By Odin's Spectacle Case I love John Crace!
https://www.theguardian.com/politics/20 ... -acid-test
Day two in the Big Brother house. The chimps are still completely out of control and have started throwing food and worse at one another. Would Andrea please come to the diary room?
What wasn’t so clear was why she imagined she was any better suited to being prime minister now, having crashed and burned so spectacularly first time around. The only possible conclusion was that she reckoned that in the intervening three years the idiot bar had lowered significantly.
...she had an absolutely foolproof Brexit plan. She would tell parliament she had a really shit, unworkable plan and that if they did not want to vote for it then she had an equally shit plan for no deal. But not to worry, as there was no chance of her becoming prime minister.
Mark Harper strode purposefully to the front and took off his jacket. As if to say: here is a man who means business. Who would give straight answers to straight questions. The first of which was just who the hell he was. Not even his family always got that one right.

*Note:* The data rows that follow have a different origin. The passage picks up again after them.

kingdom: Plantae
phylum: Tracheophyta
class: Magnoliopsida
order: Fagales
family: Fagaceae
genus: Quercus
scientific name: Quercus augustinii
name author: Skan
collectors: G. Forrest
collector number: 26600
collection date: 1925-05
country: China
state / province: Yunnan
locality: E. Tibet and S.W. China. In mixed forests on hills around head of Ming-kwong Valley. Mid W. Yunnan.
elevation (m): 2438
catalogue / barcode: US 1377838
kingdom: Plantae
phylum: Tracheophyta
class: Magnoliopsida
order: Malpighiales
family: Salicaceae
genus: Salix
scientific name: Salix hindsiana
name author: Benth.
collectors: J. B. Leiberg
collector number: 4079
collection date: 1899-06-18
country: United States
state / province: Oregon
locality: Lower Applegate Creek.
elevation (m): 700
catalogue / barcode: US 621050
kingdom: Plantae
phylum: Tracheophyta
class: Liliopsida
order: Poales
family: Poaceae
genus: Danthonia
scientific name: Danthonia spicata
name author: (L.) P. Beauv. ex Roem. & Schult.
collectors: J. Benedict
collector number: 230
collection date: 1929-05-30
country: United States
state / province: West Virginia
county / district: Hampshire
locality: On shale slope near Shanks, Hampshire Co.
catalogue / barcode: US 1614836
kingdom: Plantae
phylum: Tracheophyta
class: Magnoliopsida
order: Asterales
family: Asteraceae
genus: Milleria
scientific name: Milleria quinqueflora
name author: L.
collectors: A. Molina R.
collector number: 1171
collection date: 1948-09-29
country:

“Aha,” said Harper. The very fact he was completely unknown – other than for having had to resign as immigration minister for employing an illegal immigrant – was what made him just the person to lead the Conservatives and deliver Brexit. He would just wander up to Angela Merkel and say: “Hi, I want to do a deal,” and she would reply: “Sure. Danke fuck you aren’t Boris or Michael or Jeremy.” And that would be that. A deal would be done sometime in the next six months or so. It was no more incredible than anything anyone else had come up with.
Something rather more hallucinatory was on offer later. Tugging on his opium pipe, Rory Stewart had hired a circus tent on London’s South Bank. To go out with a bang. Or a bong. And what visions Rory the Ringmaster had on offer to a packed house of 600! Here was a possibility of a united Britain. A Xanadu where people came together to settle their Brexit differences through a citizens’ assembly. Where people felt a sense of shame at the state of hospitals, schools and prisons. Where conviction and seriousness walked hand in hand. Where binary politics dissolved into a purple haze of peace and love.
It was by far the best speech any Tory candidate had made. One which offered a real sense of leadership. Only it will never catch on, as the party Rory the Ringmaster wants to lead is not the Conservative party. It’s the Lib Dems, or something like them. And in his heart he knows that. Towards the end, when the visions were less intense, reality began to seep in. He admitted that his middle ground was a lost cause in a contest where Boris Johnson was favourite. The Ringmaster was no match for the elephant. Whether in the room or out. He even said he would back a Labour bill to take no deal and prorogation off the table.